- **PETIKAN BACAAN**:
----------------
Galdi dan Ucup sudah di depan. Kiranya formasi belum diatur dalam perjalanan kali ini. Aku menduga mitos tersebut menyuruh untuk secepatnya menyelesaikan Bukit Cinta. Nah, Galdi tentu jadi jawaranya bila demikian. Kimreng bisa jadi yang sedang melaksanakan mitos tersebut, tapi ia terlihat tidak tergesa-gesa, tak seperti dua lainnya. Ah, entahlah, kenapa aku malah jadi kepikiran mitos itu…

Ranu Kumbolo di belakang tampak menggoda. Hujan masih merintik. Tak ada satu pun dari kami yang memakai jas hujan, karena percaya jaket masing-masing anti air (aku sendiri memakai jaket biru milik (sekali lagi) mas iparku, yang kuharap cukup anti air). Aku sering sekali menengok ke belakang, memperlambat tempoku. Tapi bukit ini tak terlalu tinggi, jadi tak masalah bila sedikit-sedikit menengok si Kumbolo.
----------------
- **ENTRI TERSEDIA**:
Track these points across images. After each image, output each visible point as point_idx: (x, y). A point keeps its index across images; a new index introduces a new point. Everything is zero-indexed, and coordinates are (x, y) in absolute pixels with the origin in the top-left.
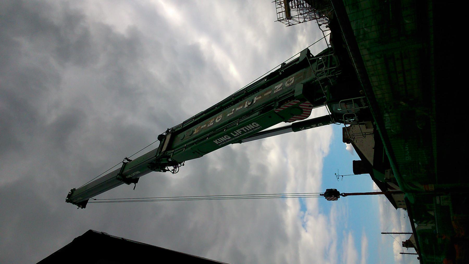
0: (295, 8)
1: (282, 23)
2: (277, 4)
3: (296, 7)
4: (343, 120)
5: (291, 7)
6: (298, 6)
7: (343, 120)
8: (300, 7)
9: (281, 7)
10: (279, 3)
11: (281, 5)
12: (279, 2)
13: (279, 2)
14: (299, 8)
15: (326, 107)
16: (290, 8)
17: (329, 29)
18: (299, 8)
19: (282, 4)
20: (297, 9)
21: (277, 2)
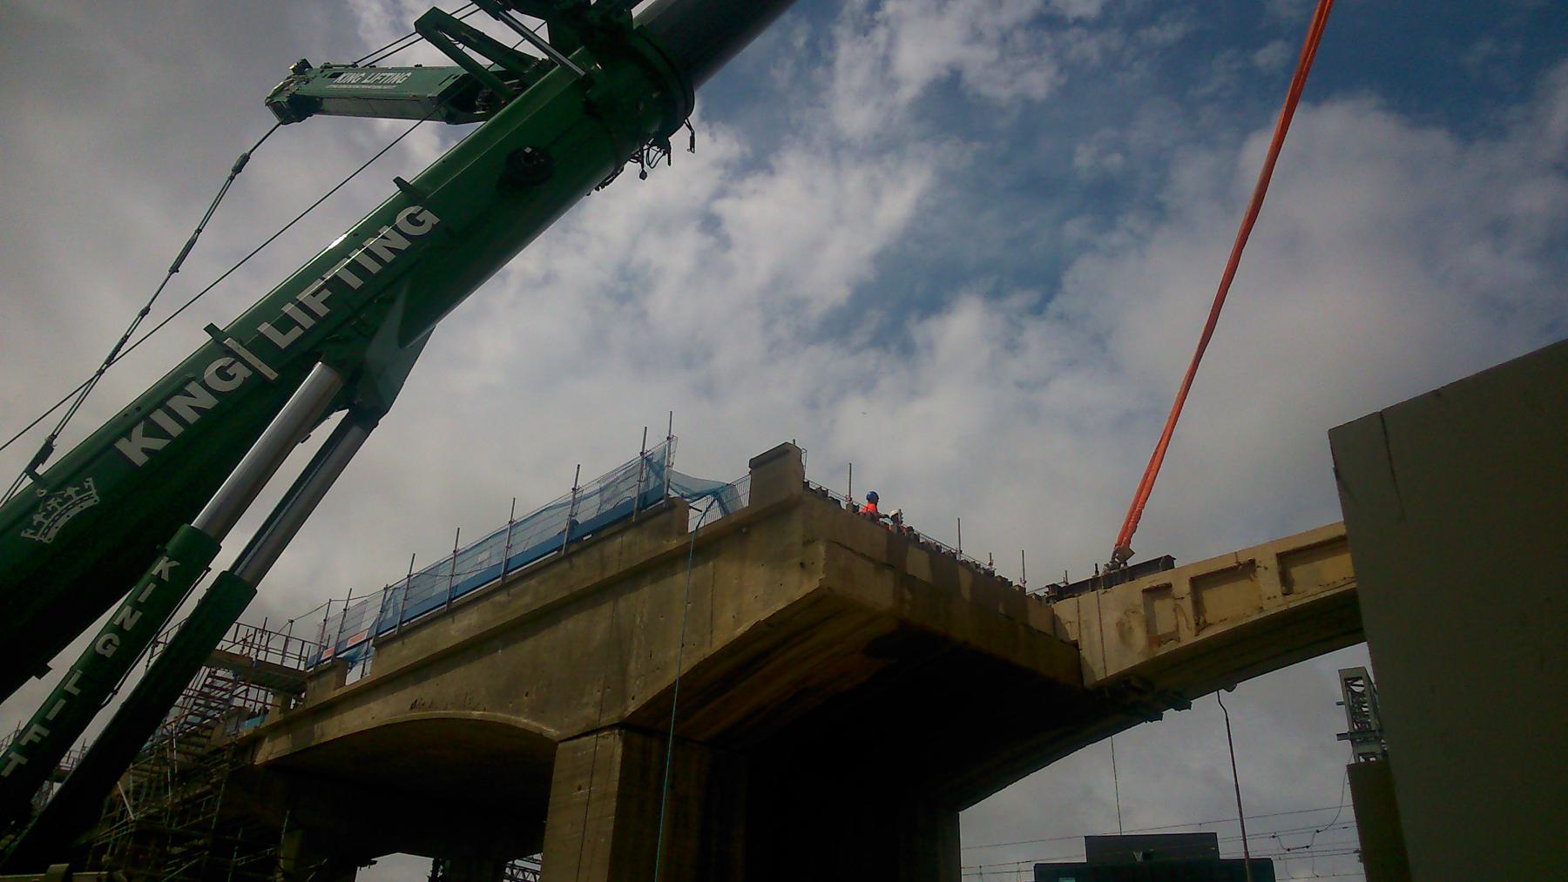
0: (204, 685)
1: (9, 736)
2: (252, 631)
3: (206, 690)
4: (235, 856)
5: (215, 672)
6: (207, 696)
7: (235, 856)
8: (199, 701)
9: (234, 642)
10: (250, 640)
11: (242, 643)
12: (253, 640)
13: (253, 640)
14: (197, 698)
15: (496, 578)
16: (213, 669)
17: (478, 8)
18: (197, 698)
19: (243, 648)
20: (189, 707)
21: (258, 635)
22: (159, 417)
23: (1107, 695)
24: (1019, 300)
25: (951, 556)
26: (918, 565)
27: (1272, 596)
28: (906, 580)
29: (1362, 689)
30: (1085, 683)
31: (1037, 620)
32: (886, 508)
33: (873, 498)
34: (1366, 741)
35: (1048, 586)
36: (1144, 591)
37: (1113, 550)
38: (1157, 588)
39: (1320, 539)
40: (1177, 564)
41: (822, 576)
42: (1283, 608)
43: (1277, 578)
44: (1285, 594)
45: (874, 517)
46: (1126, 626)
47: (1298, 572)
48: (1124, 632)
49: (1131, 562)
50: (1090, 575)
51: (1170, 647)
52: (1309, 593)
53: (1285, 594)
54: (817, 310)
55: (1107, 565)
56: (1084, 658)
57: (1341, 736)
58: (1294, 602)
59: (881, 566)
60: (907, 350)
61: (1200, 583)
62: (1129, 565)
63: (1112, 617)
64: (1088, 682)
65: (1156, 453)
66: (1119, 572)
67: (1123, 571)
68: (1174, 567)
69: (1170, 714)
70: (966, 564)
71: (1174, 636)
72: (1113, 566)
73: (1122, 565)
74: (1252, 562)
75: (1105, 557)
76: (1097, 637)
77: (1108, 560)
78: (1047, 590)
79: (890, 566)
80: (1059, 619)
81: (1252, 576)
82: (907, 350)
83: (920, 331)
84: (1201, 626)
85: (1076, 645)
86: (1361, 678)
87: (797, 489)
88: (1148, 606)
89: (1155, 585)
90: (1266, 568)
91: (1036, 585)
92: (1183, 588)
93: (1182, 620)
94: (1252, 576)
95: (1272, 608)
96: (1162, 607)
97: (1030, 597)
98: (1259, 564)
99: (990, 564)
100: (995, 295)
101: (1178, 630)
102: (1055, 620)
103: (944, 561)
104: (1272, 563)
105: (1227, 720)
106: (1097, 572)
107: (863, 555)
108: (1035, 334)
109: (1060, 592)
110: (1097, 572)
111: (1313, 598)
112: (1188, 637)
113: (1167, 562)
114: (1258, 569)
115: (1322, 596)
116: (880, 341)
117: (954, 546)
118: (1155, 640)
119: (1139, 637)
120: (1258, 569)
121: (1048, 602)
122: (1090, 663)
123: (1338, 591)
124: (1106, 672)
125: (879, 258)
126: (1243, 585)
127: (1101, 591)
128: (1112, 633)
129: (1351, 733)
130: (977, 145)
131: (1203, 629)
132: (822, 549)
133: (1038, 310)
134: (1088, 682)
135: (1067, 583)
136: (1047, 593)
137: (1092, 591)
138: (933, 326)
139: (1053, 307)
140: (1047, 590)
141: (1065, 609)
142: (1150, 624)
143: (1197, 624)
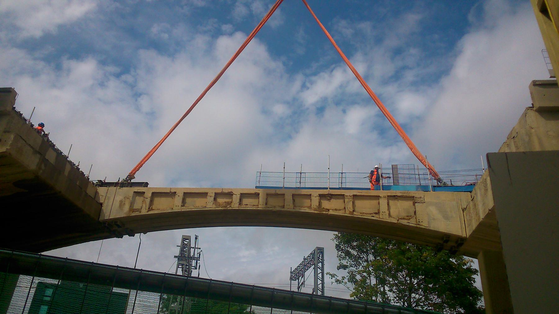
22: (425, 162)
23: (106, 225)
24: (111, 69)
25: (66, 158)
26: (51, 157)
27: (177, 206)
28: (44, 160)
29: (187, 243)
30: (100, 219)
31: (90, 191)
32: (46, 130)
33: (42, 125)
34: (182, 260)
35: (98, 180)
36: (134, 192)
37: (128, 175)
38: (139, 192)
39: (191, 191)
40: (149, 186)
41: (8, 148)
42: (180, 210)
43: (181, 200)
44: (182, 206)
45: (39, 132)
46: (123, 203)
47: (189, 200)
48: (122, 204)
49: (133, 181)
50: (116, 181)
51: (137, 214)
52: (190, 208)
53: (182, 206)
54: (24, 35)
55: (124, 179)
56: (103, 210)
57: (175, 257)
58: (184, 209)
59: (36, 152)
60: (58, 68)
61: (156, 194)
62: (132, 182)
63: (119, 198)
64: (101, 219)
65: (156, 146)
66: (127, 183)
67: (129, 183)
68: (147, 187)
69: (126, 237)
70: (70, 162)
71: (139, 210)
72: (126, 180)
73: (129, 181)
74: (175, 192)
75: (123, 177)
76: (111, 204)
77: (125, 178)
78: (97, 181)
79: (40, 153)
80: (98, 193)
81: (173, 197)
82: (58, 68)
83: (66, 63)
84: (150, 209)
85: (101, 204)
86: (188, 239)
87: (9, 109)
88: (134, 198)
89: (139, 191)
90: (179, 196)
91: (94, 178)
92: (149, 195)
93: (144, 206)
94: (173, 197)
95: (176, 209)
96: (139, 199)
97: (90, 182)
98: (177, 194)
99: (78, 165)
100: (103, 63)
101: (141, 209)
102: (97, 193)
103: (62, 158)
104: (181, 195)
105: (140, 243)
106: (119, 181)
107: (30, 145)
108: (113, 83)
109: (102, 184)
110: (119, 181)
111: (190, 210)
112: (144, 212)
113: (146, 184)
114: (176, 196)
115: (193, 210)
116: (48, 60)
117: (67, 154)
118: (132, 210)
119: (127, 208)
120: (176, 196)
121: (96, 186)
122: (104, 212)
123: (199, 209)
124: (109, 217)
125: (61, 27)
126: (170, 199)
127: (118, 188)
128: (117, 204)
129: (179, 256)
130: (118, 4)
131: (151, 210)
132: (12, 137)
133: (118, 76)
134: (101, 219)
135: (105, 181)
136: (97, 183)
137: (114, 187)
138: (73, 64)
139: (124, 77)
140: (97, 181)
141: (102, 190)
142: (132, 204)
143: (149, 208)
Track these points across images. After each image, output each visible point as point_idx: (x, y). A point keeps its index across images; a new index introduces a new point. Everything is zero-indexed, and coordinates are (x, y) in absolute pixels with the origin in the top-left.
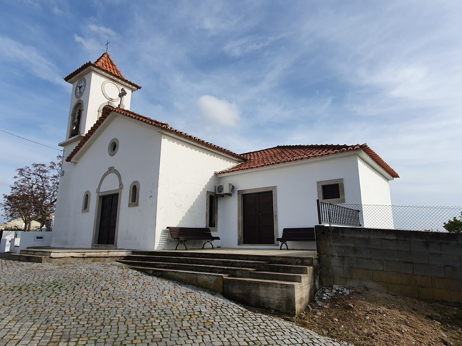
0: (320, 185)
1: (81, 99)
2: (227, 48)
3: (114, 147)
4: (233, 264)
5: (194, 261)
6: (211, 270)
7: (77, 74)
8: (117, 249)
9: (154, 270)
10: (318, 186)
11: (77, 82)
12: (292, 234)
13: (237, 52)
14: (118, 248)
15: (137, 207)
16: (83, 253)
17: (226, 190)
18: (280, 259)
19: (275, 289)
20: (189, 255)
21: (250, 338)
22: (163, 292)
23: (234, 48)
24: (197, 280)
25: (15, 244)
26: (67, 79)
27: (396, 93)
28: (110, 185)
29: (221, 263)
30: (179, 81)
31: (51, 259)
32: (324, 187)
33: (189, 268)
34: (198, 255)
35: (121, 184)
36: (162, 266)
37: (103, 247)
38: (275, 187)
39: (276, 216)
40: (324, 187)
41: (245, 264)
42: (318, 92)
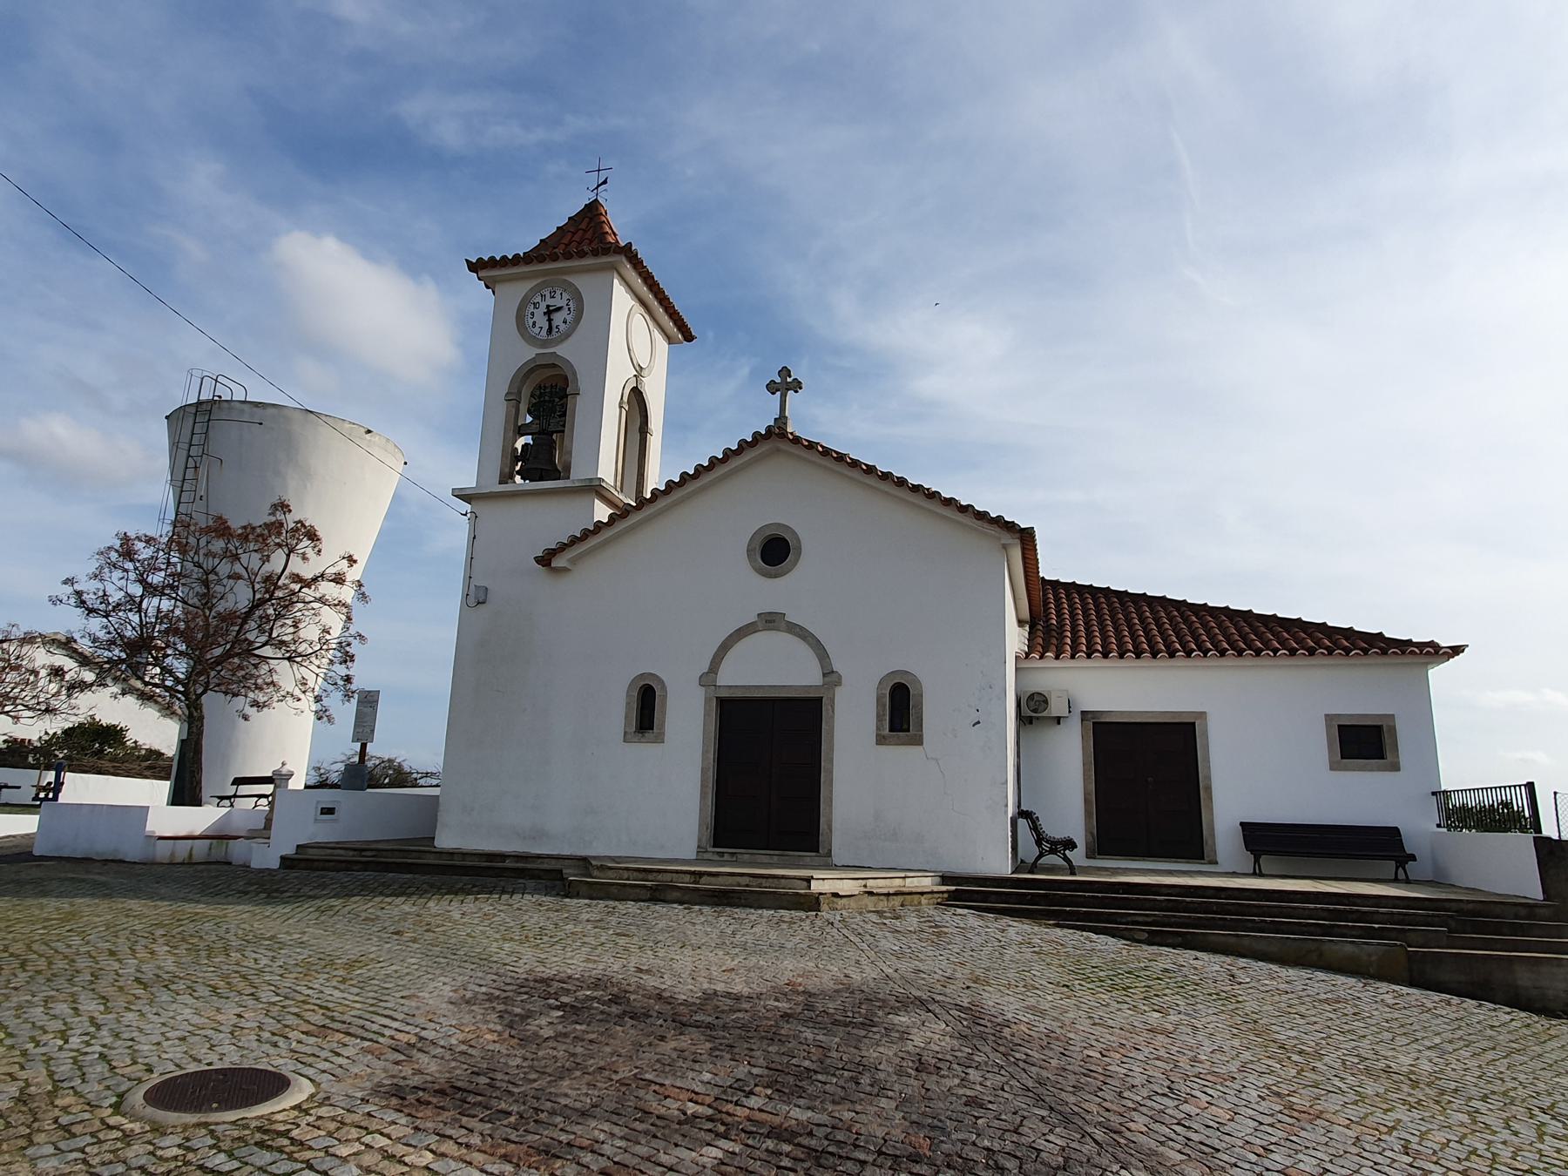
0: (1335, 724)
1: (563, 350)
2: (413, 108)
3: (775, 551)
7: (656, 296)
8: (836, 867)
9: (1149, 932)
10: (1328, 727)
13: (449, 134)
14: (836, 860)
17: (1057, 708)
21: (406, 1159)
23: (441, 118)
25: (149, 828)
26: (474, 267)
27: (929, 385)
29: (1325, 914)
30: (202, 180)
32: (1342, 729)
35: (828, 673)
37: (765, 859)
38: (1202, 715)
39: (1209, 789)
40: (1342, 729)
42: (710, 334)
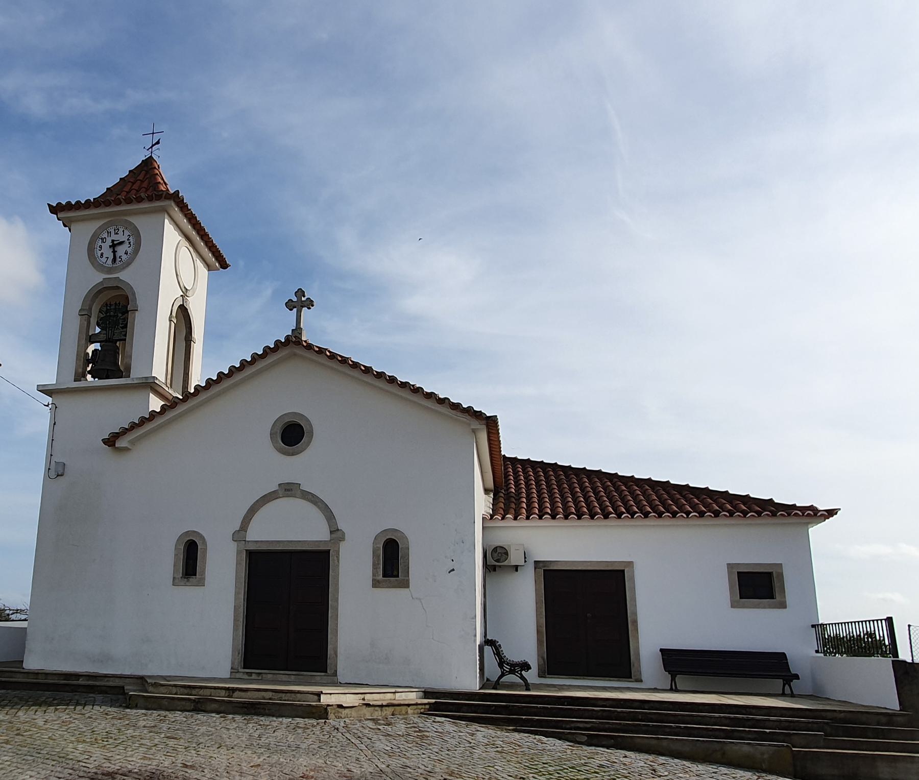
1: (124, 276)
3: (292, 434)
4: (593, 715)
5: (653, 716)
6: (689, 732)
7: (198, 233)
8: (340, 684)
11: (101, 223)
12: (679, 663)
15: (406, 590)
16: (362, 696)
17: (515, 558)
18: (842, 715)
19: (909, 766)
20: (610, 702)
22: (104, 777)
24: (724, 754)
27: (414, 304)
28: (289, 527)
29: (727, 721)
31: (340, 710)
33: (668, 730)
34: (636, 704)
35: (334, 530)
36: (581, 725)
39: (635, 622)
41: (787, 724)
----------------
- **PERINTAH SOAL**: Dalam petikan tentang Bukit Cinta, jaket milik siapa yang dipakai oleh pencerita?

- **JAWABAN LENGKAP**: Pencerita memakai jaket biru milik mas iparnya.